Many people consider that central banks will be the last bulwarks to save the world economy, but if we know there is always something or someone behind us to help in an emergency, we are more likely to let our guard down. That is when we become vulnerable.
The last defences
Looking back on my years as an enterprise risk manager I can honestly say that in the past, depending on the industry, there were very few attempts to address climate risk. But things are changing, and the recent annual surveys carried out at the World Economic Forum (the Davos summit) show that CEOs now rank them high on the scale of major risks. I want to highlight two significant statements: “Climate change is striking harder and more rapidly than many expected,” and “Climate-related issues dominated all of the top-five long-term risks in terms of likelihood.”

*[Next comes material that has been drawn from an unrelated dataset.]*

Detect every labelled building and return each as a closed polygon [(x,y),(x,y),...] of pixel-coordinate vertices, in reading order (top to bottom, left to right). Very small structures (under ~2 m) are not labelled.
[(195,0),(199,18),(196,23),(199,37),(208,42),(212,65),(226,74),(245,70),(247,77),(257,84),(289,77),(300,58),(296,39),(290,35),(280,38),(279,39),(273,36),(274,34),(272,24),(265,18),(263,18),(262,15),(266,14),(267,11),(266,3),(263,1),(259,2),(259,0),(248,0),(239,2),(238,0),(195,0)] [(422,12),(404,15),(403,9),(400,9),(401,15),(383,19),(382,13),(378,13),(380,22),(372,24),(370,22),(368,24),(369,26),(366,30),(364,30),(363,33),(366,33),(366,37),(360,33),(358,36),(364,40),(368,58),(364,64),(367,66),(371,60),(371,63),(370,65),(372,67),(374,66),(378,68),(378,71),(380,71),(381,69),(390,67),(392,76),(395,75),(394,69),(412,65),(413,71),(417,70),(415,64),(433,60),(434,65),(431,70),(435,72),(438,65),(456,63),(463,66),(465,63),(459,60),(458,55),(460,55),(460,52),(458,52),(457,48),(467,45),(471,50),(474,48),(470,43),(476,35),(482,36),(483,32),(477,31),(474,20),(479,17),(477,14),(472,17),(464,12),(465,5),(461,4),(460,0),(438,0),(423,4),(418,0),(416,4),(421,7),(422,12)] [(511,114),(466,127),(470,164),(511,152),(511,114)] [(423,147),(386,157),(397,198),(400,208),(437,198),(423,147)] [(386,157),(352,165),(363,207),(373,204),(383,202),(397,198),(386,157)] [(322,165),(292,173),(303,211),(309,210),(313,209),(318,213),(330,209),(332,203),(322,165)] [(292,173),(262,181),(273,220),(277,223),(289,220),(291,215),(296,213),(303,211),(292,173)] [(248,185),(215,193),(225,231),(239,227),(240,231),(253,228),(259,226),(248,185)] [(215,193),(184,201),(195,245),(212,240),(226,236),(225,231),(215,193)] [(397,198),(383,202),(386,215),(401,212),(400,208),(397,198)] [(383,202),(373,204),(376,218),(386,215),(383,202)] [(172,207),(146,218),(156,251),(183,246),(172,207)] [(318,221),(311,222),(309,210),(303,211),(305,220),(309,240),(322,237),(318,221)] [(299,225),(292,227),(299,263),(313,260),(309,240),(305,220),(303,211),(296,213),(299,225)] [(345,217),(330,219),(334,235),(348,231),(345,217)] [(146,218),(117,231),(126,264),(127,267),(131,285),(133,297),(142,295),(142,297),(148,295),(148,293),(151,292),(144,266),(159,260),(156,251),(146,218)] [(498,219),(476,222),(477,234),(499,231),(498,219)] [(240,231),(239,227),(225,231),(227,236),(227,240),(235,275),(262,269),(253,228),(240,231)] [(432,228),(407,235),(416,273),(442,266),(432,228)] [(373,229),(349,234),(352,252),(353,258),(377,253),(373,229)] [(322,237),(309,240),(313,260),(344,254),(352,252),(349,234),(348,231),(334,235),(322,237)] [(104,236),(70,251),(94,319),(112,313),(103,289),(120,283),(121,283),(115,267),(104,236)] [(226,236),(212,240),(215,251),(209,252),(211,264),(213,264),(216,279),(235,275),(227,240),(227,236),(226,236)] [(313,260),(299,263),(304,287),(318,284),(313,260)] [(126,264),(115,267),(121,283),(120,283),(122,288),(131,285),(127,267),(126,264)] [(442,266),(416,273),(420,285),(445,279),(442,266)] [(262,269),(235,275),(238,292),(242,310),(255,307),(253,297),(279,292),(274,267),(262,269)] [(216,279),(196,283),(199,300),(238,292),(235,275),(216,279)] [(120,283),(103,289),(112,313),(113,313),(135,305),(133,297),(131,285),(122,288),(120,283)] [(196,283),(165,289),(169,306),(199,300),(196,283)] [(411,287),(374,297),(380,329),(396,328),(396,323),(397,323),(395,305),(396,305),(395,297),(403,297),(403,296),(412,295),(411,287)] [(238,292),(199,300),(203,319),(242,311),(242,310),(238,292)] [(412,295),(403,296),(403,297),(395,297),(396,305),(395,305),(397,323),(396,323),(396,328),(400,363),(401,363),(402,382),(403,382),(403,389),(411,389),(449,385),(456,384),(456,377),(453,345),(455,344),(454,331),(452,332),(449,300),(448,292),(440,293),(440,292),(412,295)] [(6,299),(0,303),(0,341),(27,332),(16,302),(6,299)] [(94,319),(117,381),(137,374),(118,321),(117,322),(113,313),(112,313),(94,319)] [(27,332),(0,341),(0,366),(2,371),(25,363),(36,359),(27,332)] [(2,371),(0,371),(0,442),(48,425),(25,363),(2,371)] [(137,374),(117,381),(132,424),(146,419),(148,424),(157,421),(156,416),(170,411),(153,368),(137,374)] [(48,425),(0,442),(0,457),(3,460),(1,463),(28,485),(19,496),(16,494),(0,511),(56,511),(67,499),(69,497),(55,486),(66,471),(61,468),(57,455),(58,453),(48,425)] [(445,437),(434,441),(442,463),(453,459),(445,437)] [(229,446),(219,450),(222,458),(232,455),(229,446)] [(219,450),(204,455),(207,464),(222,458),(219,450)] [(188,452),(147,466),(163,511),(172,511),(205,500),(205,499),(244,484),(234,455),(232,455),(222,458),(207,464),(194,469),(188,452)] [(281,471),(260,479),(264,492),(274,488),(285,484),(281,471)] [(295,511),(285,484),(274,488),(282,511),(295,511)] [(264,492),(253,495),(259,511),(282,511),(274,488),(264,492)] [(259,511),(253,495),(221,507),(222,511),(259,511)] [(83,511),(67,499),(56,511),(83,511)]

And while central banks are often considered the bulwarks of last resort, we need another backstop to cope with the impact of green swans – and grey and black swans, for that matter. Wealthy countries such as the United States will play their part, but the global economy must also adapt, according to regulatory frameworks, to avoid the domino effect.
Globalisation has removed all barriers: a pandemic originating in China or a tsunami which creates havoc in Japan can have effects far beyond national borders. Shortages of some products, such as electronic components or iPhones, that result from such disasters are collateral, or indirect, damage. Green and black swans have similarly drastic effects but the duration and chain reactions of the green ones are more serious. The prediction of a black swan disaster is not as easy or straightforward as that of a green swan disaster, which can sometimes be forecast. Few people predicted the sub-prime crisis although there had been some indications of disaster.
The green swan may be unavoidable because financial considerations often dictate behaviour that is contrary to what is really needed. We could stop using fossil fuels earlier, close coal mines, choose vehicles with less CO2 emissions or change our climate footprint altogether, but irrational hope slows the pace of preventative solutions – we think we have time – until it’s too late. The melting of glaciers is a prime example of this and may now be irreversible. An economic crisis is unlikely to affect the climate or directly kill people, whereas a climatic crisis can have serious and long-term material and human consequences. Certainly, regulation can help prevent both types, but in each case part of the solution lies in behaviour, culture, approach and common sense.
‘The only certainty is uncertainty’
What is often important for the market is the narrative behind an event. Look at the S&P 500 Index, which has fallen by nearly 4% since the beginning of the year, and Nasdaq’s dive of 8% due to the Sino-American trade war. Add to the mix tensions between the United States and Iran and the dips could deepen.